Have the developer work on real issues with a member of your team is preferable to timed questions and quizzes.
It's likely that, if you use the tests listed below as to avoid, you actually get a bad developer or one who has never actually written code.
Tests to prefer
Fix a bug
The candidate works with a team member to find and fix a bug. The candidate will be conducting the activity.
The candidate works on an issue or function to implement with a team member.
Ask for input
A team member talks with the candidate about an actual problem the team has and asks for input about it.
Questions about experiences
Ask the candidate technical details about an experience on their CV.
The candidate is assigned a small project lasting 1-2 days. It has to be something you find in a real working situation. It may be the implementation of a React component that can be used in a real project. Candidates work on their own.
Long project assignment
The project in this case takes a week to be completed. It's paid work. The project will implement a function that will be actually used for development or even in production.
Review GitHub account
A team member reviews the candidate's GitHub account and talks with the candidate about the code she finds there.
A team member reviews articles the candidate has written.
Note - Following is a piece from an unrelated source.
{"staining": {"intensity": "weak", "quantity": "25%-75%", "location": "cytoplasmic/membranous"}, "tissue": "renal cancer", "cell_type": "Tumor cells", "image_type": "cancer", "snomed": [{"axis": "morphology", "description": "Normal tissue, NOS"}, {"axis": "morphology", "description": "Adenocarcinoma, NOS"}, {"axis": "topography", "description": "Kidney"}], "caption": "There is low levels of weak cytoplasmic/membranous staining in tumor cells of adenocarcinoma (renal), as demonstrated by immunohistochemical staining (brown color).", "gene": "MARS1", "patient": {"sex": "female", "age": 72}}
They can be topic of conversation as well.
Tests to avoid
The candidate has to answer theoretical questions about languages.
No actual developer answers theoretical questions when doing actual work.
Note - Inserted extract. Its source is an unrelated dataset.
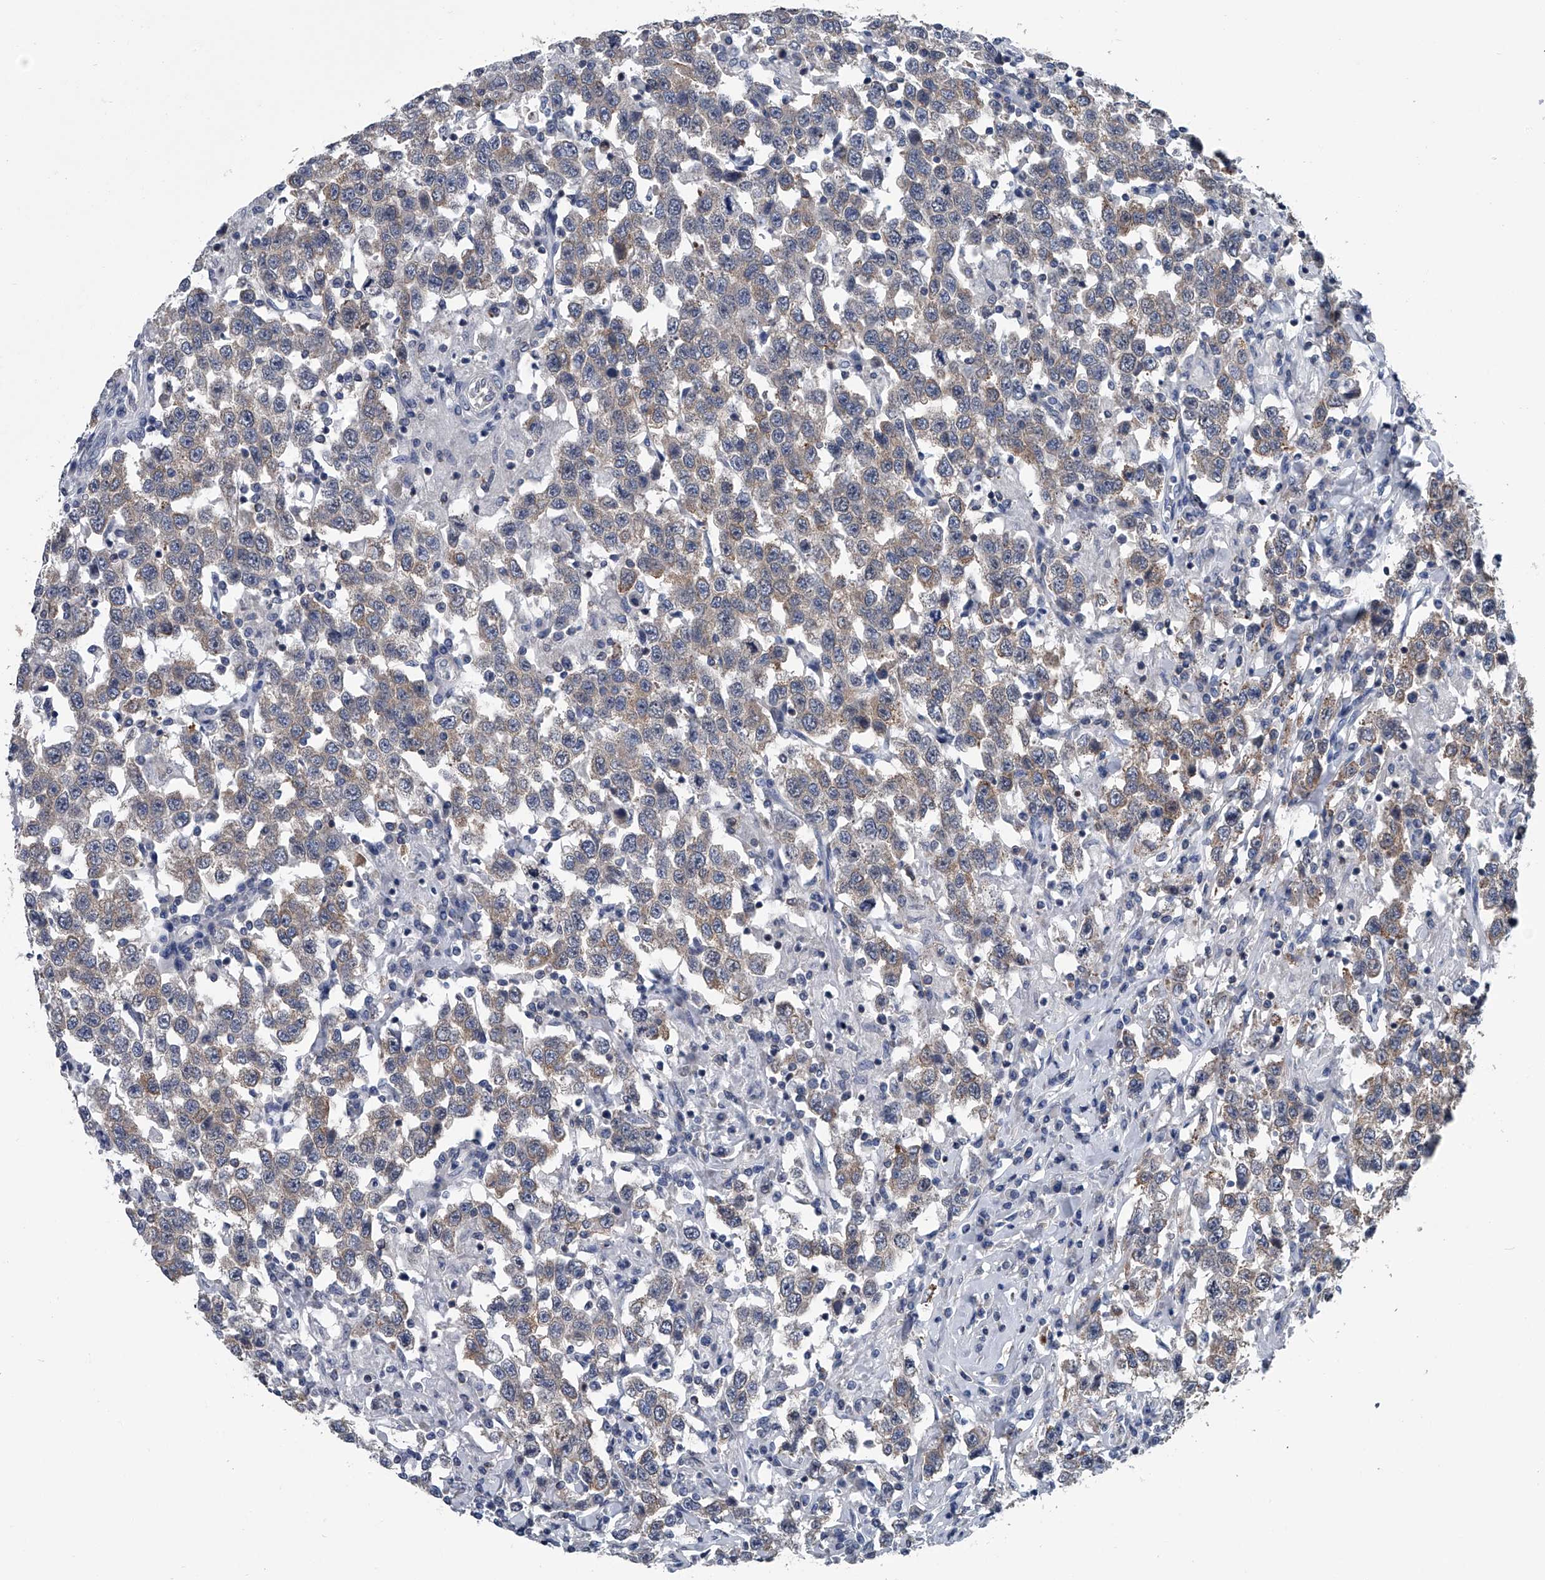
{"staining": {"intensity": "moderate", "quantity": "25%-75%", "location": "cytoplasmic/membranous"}, "tissue": "testis cancer", "cell_type": "Tumor cells", "image_type": "cancer", "snomed": [{"axis": "morphology", "description": "Seminoma, NOS"}, {"axis": "topography", "description": "Testis"}], "caption": "Moderate cytoplasmic/membranous staining is present in approximately 25%-75% of tumor cells in testis cancer (seminoma).", "gene": "PPP2R5D", "patient": {"sex": "male", "age": 41}}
Timed writing of small pieces of code
There is a small function to write and you have to remember instruction syntax by heart.
You don't do this when actually working.
You use tools that fetch syntax for you so that you don't have to remember it and can concentrate on making the solution work.
When actually working the most important activity you perform is not to quickly write a function, but to evaluate many solutions to find the one that is easier to maintain and less likely to cause problems later.
You are unprofessional if you stress your mind to remember syntax instead of using the many tools available that remember syntax for you.
These are quizzes about theoretical aspects of a language.
These are of no use when doing actual work.
You have the candidate write code on a whiteboard whilst answering questions.
Nobody writes code on a whiteboard when actually working.
You have to solve puzzles that have nothing to do with software development.
You never do this when writing software.
You have to write an algorithm you could find in a standard library like a quick search algorithm.
You never do this when building a real application. You fetch a ready-to-use library.
Your job is to evaluate the library to see if it's easy to use, how many bugs it carries, if it's supported and popular.
You would be considered unprofessional if you wanted to reinvent the wheel every time you need a well-known algorithm.